In lontananza si sentono ovattati accordi di chitarre e voci che accennano musiche note e parole senza tempo. Tra poco saranno celebrati i funerali di Pino Daniele. Un’insistente e finissima pioggerella cade dal cielo e il silenzio diventa assordante quando la bara fa il suo ingresso nella Piazza stracolma. E fa la sua comparsa “Appocundria che scoppia ogne minuto ‘mpietto” che nonostante il trascorrere del tempo costituisce ancora oggi il nucleo centrale delle emozioni che Pino ci ha regalato con la sua musica.
Dal “vascio” dove è nato nel quartiere Porto “addò nun ce sta ‘a luce manco a miezu juorno” la sua voglia di suonare lo fa approdare alle Fontanelle. È qui, in queste antiche gallerie naturali di tufo dal colore giallo ocra e dalla consistenza porosa, che inizia la sua carriera musicale con gli amici di sempre che lo accompagneranno ai concerti in giro per il mondo. Memorabile quello che terrà il 19 settembre del 1981, a quasi un anno dal terremoto dell’Irpinia, sempre in piazza del Plebiscito.

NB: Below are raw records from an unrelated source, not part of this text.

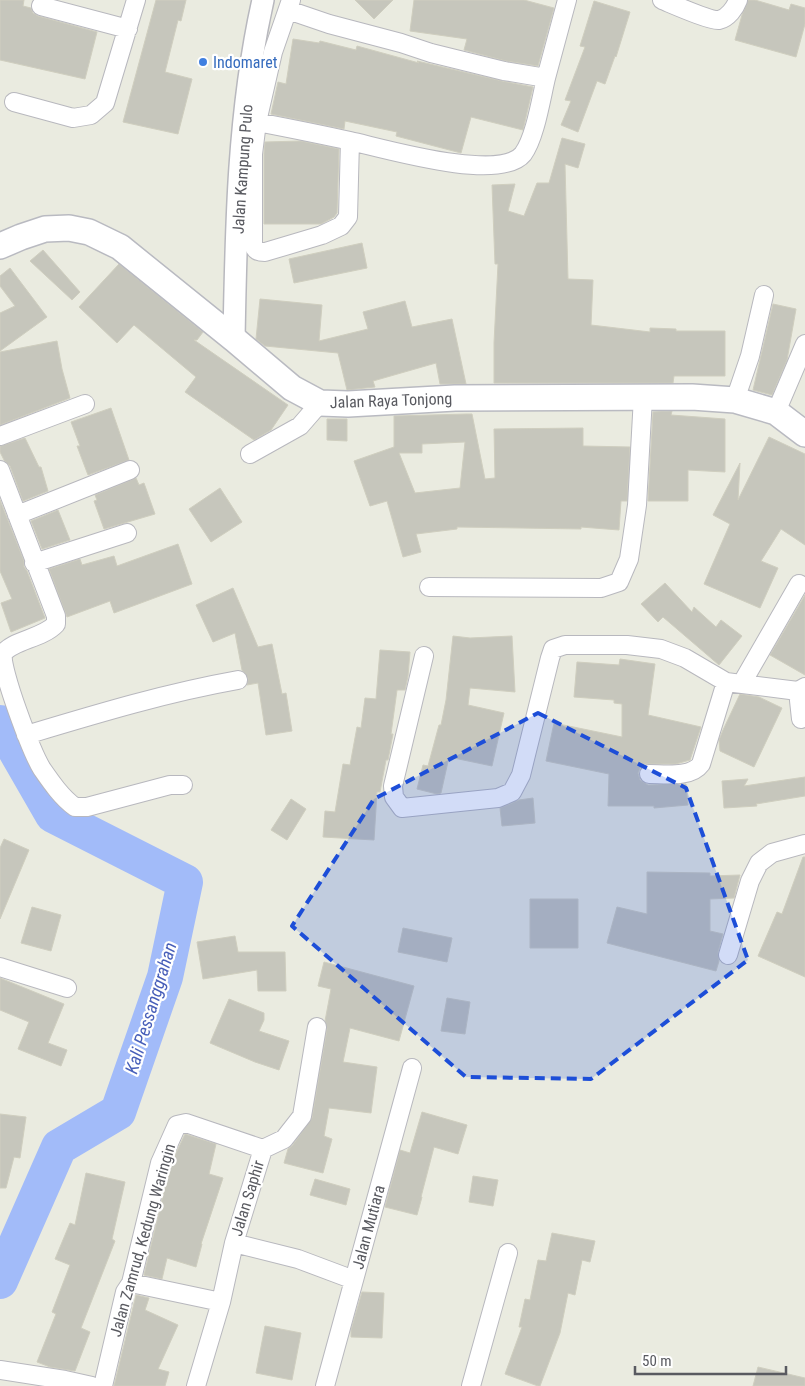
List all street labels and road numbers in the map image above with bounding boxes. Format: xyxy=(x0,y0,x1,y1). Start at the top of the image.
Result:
street label: Jalan Kampung Pulo xyxy=(228,104,257,234)
street label: Jalan Raya Tonjong xyxy=(330,389,452,412)
street label: Jalan Zamrud, Kedung Waringin xyxy=(106,1141,179,1339)
street label: Jalan Saphir xyxy=(227,1158,268,1238)
street label: Jalan Mutiara xyxy=(348,1183,389,1271)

Il Mascalzone Latino, il Nero a metà, il Pazzo, il ri-trovato Masaniello ha avuto la capacità di entrare nella vita di molte persone dando a ciascuna di loro tanto di sé.
Ha avuto il merito di osare il cambiamento coniugando musica colta e popolare e miscelando generi e sonorità diverse dalla tradizione partenopea, il rock, il jazz, creando uno stile tutto suo da lui stesso chiamato “tarumbò” a indicare la mescolanza di tarantella e blues, assunti come emblema delle rispettive culture di appartenenza.
Ha dato a Napoli nuove parole e nuove sonorità al pari delle onde del mare che si rincorrono e si infrangono sugli scogli accarezzati dal vento di scirocco. Ha cantato con quella voce poco adatta al canto di Donna Concetta, di “Fortunato che tene ‘a rrobba bella”, del bravo ragazzo che vò essere ‘na signora, di Anna, della Bella ‘Mbriana, ‘o Scarrafone, ’o mare , ’a tazzulella ‘e cafè, del vicchiariello che soffre per la morte di Maria ma che nessuno vuole ascoltare, e soprattutto della sua terra, di Napoli che viene da sempre vista come ‘na carta sporca e nisciuno se ne importa ma che abbasta ‘na jurnata ‘e sole per sorridere alla vita.
Chi ha avuto la fortuna di suonare con lui, chi lo ha ascoltato in un concerto o ha cantato e canta suoi brani ne sente la mancanza, ogni giorno. Chissà se in vita si sia reso conto del tanto affetto che lo circondava e chissà quali altri capolavori ci avrebbe regalato. Eduardo, Troisi, Totò per ri-vederli devi cercare le loro opere tra film e commedie. Pino no, è lì con la sua musica.
Non hai bisogno di guardare, basta ascoltare come quando ascolti i battiti del tuo cuore, lo stesso che lo ha tradito in un freddo giorno di gennaio mentre guardava dalla finestra la campagna toscana e aveva in bocca il sapore non di una “madeleine” ma di un biscotto all’amarena.
Di Pino Daniele sappiamo tanto. Altri particolari – inediti – della sua storia personale e artistica (“La musica per me, più che una passione, è una missione”) sono nel libro dal titolo “Pino Daniele – Tutto quello che mi ha dato emozione viene alla luce”, edito da Rai Libri, scritto dal figlio Alessandro.